(What you need to do) Set out every line of text in the records below as a numbered list, skipping any blank lines. Leave the picture markers out of your answer.

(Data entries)
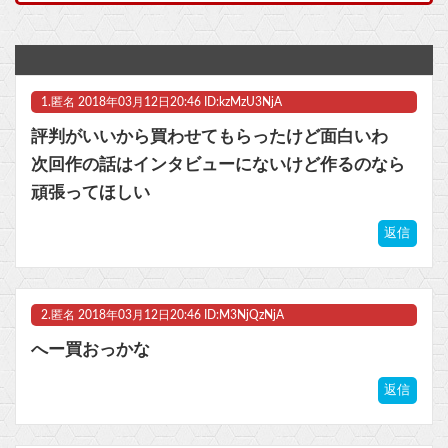
メディア「Switch2、499ドルでも安い800ドル超えるかも。PS5は直近での値上げ可能性低い」
少年ジャンプの人気マンガグッズを“大量注文しキャンセル”繰り返したか 女逮捕 総額43億円以上他
1.
匿名
2018年03月12日20:46 ID:kzMzU3NjA
【マジ注意】3.11被災者が語る『避難所では決して◯◯◯の質問にYESと答えてはいけない』のライフハックがあまりに地獄だった → うっかりYESと言った人が最悪の末路に…
評判がいいから買わせてもらったけど面白いわ
【VTuber】千羽師匠、Grokに自分の気持ち悪いツイート聞くやつやってるのかなって思ったら相手鴨神やんけ
次回作の話はインタビューにないけど作るのなら
頑張ってほしい
【悲報】週刊少年ジャンプ、ひっそりとヤバいことになっていた・・・他
返信
【ウマ娘】ハフバは本当にタクトちゃん来るの？
マスク 十兆円を失う‥投資家「アメリカ党？バカかコイツw」
2.
匿名
2018年03月12日20:46 ID:M3NjQzNjA
ビットコイン再び1600万円へ。ドル円は147円に
へー買おっかな
返信
Powered by livedoor 相互RSS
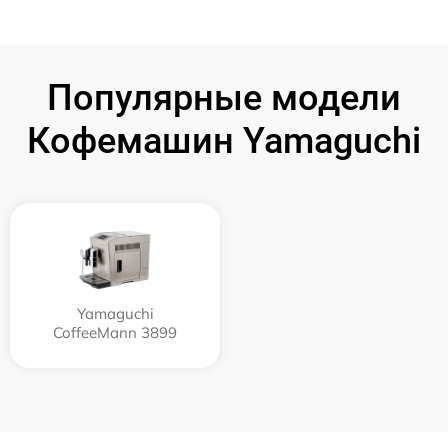
Популярные модели
Кофемашин Yamaguchi
Yamaguchi
CoffeeMann 3899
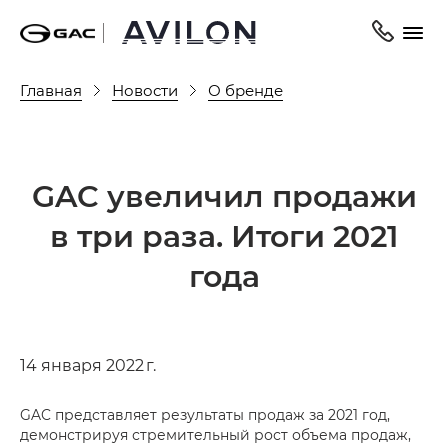
Главная
Новости
О бренде
GAC увеличил продажи
в три раза. Итоги 2021
года
14 января 2022 г.
GAC представляет результаты продаж за 2021 год,
демонстрируя стремительный рост объема продаж,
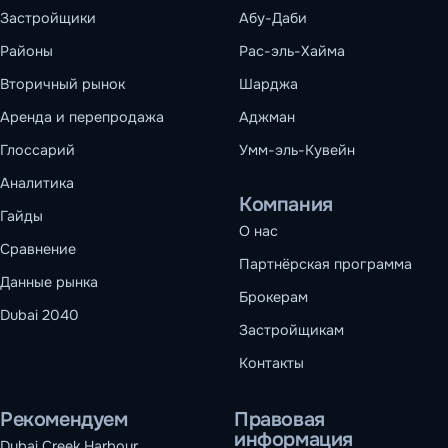
Застройщики
Абу-Даби
Районы
Рас-эль-Хайма
Вторичный рынок
Шарджа
Аренда и перепродажа
Аджман
Глоссарий
Умм-эль-Кувейн
Аналитика
Компания
Гайды
О нас
Сравнение
Партнёрская программа
Данные рынка
Брокерам
Dubai 2040
Застройщикам
Контакты
Рекомендуем
Правовая
информация
Dubai Creek Harbour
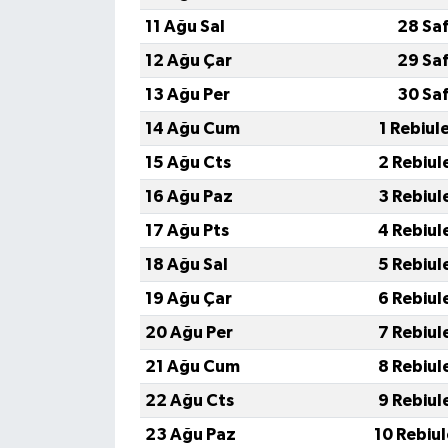
11 Ağu Sal
28 Sa
12 Ağu Çar
29 Sa
13 Ağu Per
30 Sa
14 Ağu Cum
1 Rebiul
15 Ağu Cts
2 Rebiul
16 Ağu Paz
3 Rebiul
17 Ağu Pts
4 Rebiul
18 Ağu Sal
5 Rebiul
19 Ağu Çar
6 Rebiul
20 Ağu Per
7 Rebiul
21 Ağu Cum
8 Rebiul
22 Ağu Cts
9 Rebiul
23 Ağu Paz
10 Rebiu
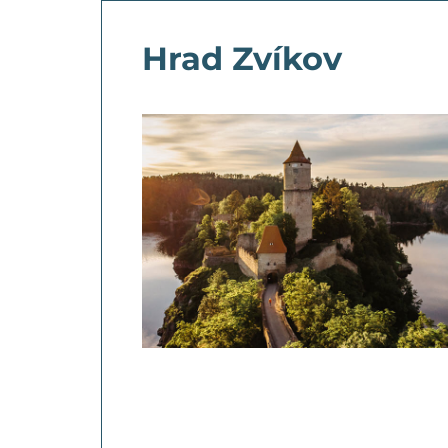
Hrad Zvíkov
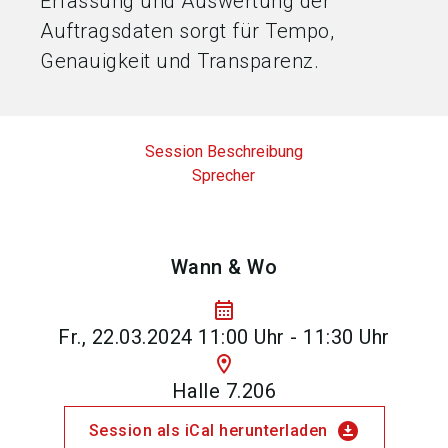
Erfassung und Auswertung der
Auftragsdaten sorgt für Tempo,
Genauigkeit und Transparenz.
Session Beschreibung
Sprecher
Wann & Wo
calendar_month
Fr., 22.03.2024 11:00 Uhr - 11:30 Uhr
location_on
Halle 7.206
download_for_offline
Session als iCal herunterladen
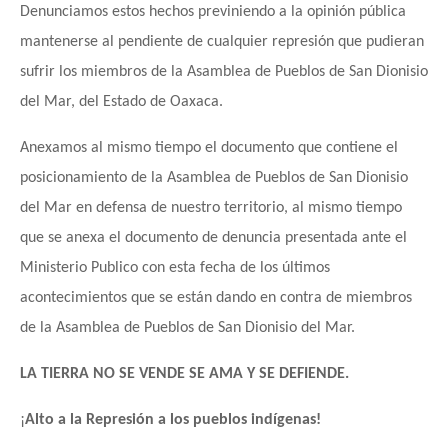
Denunciamos estos hechos previniendo a la opinión pública
mantenerse al pendiente de cualquier represión que pudieran
sufrir los miembros de la Asamblea de Pueblos de San Dionisio
del Mar, del Estado de Oaxaca.
Anexamos al mismo tiempo el documento que contiene el
posicionamiento de la Asamblea de Pueblos de San Dionisio
del Mar en defensa de nuestro territorio, al mismo tiempo
que se anexa el documento de denuncia presentada ante el
Ministerio Publico con esta fecha de los últimos
acontecimientos que se están dando en contra de miembros
de la Asamblea de Pueblos de San Dionisio del Mar.
LA TIERRA NO SE VENDE SE AMA Y SE DEFIENDE.
¡
Alto a la Represión a los pueblos indígenas!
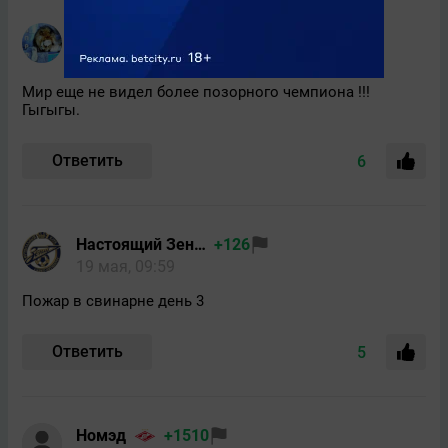
Юбиляр
+5801
19 мая, 09:45
Мир еще не видел более позорного чемпиона !!!
Гыгыгы.
Ответить
6
Настоящий Зенитовец
+126
19 мая, 09:59
Пожар в свинарне день 3
Ответить
5
Номэд
+1510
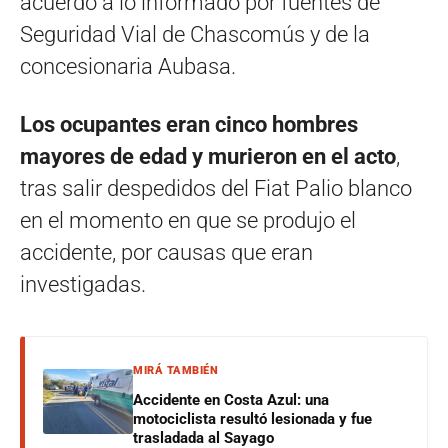
acuerdo a lo informado por fuentes de
Seguridad Vial de Chascomús y de la
concesionaria Aubasa.
Los ocupantes eran cinco hombres
mayores de edad y murieron en el acto
,
tras salir despedidos del Fiat Palio blanco
en el momento en que se produjo el
accidente, por causas que eran
investigadas.
MIRÁ TAMBIÉN
Accidente en Costa Azul: una
motociclista resultó lesionada y fue
trasladada al Sayago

(Result below)
1. メディア「Switch2、499ドルでも安い800ドル超えるかも。PS5は直近での値上げ可能性低い」
2. 少年ジャンプの人気マンガグッズを“大量注文しキャンセル”繰り返したか 女逮捕 総額43億円以上他
3. 1.
4. 匿名
5. 2018年03月12日20:46 ID:kzMzU3NjA
6. 【マジ注意】3.11被災者が語る『避難所では決して◯◯◯の質問にYESと答えてはいけない』のライフハックがあまりに地獄だった → うっかりYESと言った人が最悪の末路に…
7. 評判がいいから買わせてもらったけど面白いわ
8. 【VTuber】千羽師匠、Grokに自分の気持ち悪いツイート聞くやつやってるのかなって思ったら相手鴨神やんけ
9. 次回作の話はインタビューにないけど作るのなら
10. 頑張ってほしい
11. 【悲報】週刊少年ジャンプ、ひっそりとヤバいことになっていた・・・他
12. 返信
13. 【ウマ娘】ハフバは本当にタクトちゃん来るの？
14. マスク 十兆円を失う‥投資家「アメリカ党？バカかコイツw」
15. 2.
16. 匿名
17. 2018年03月12日20:46 ID:M3NjQzNjA
18. ビットコイン再び1600万円へ。ドル円は147円に
19. へー買おっかな
20. 返信
21. Powered by livedoor 相互RSS
22. Популярные модели
23. Кофемашин Yamaguchi
24. Yamaguchi
25. CoffeeMann 3899
26. Главная
27. Новости
28. О бренде
29. GAC увеличил продажи
30. в три раза. Итоги 2021
31. года
32. 14 января 2022 г.
33. GAC представляет результаты продаж за 2021 год,
34. демонстрируя стремительный рост объема продаж,
35. Застройщики
36. Абу-Даби
37. Районы
38. Рас-эль-Хайма
39. Вторичный рынок
40. Шарджа
41. Аренда и перепродажа
42. Аджман
43. Глоссарий
44. Умм-эль-Кувейн
45. Аналитика
46. Компания
47. Гайды
48. О нас
49. Сравнение
50. Партнёрская программа
51. Данные рынка
52. Брокерам
53. Dubai 2040
54. Застройщикам
55. Контакты
56. Рекомендуем
57. Правовая
58. информация
59. Dubai Creek Harbour
60. 11 Ağu Sal
61. 28 Sa
62. 12 Ağu Çar
63. 29 Sa
64. 13 Ağu Per
65. 30 Sa
66. 14 Ağu Cum
67. 1 Rebiul
68. 15 Ağu Cts
69. 2 Rebiul
70. 16 Ağu Paz
71. 3 Rebiul
72. 17 Ağu Pts
73. 4 Rebiul
74. 18 Ağu Sal
75. 5 Rebiul
76. 19 Ağu Çar
77. 6 Rebiul
78. 20 Ağu Per
79. 7 Rebiul
80. 21 Ağu Cum
81. 8 Rebiul
82. 22 Ağu Cts
83. 9 Rebiul
84. 23 Ağu Paz
85. 10 Rebiu
86. Hrad Zvíkov
87. Erfassung und Auswertung der
88. Auftragsdaten sorgt für Tempo,
89. Genauigkeit und Transparenz.
90. Session Beschreibung
91. Sprecher
92. Wann & Wo
93. calendar_month
94. Fr., 22.03.2024 11:00 Uhr - 11:30 Uhr
95. location_on
96. Halle 7.206
97. download_for_offline
98. Session als iCal herunterladen
99. Denunciamos estos hechos previniendo a la opinión pública
100. mantenerse al pendiente de cualquier represión que pudieran
101. sufrir los miembros de la Asamblea de Pueblos de San Dionisio
102. del Mar, del Estado de Oaxaca.
103. Anexamos al mismo tiempo el documento que contiene el
104. posicionamiento de la Asamblea de Pueblos de San Dionisio
105. del Mar en defensa de nuestro territorio, al mismo tiempo
106. que se anexa el documento de denuncia presentada ante el
107. Ministerio Publico con esta fecha de los últimos
108. acontecimientos que se están dando en contra de miembros
109. de la Asamblea de Pueblos de San Dionisio del Mar.
110. LA TIERRA NO SE VENDE SE AMA Y SE DEFIENDE.
111. ¡
112. Alto a la Represión a los pueblos indígenas!
113. Юбиляр
114. +5801
115. 19 мая, 09:45
116. Мир еще не видел более позорного чемпиона !!!
117. Гыгыгы.
118. Ответить
119. 6
120. Настоящий Зенитовец
121. +126
122. 19 мая, 09:59
123. Пожар в свинарне день 3
124. Ответить
125. 5
126. Номэд
127. +1510
128. acuerdo a lo informado por fuentes de
129. Seguridad Vial de Chascomús y de la
130. concesionaria Aubasa.
131. Los ocupantes eran cinco hombres
132. mayores de edad y murieron en el acto
133. ,
134. tras salir despedidos del Fiat Palio blanco
135. en el momento en que se produjo el
136. accidente, por causas que eran
137. investigadas.
138. MIRÁ TAMBIÉN
139. Accidente en Costa Azul: una
140. motociclista resultó lesionada y fue
141. trasladada al Sayago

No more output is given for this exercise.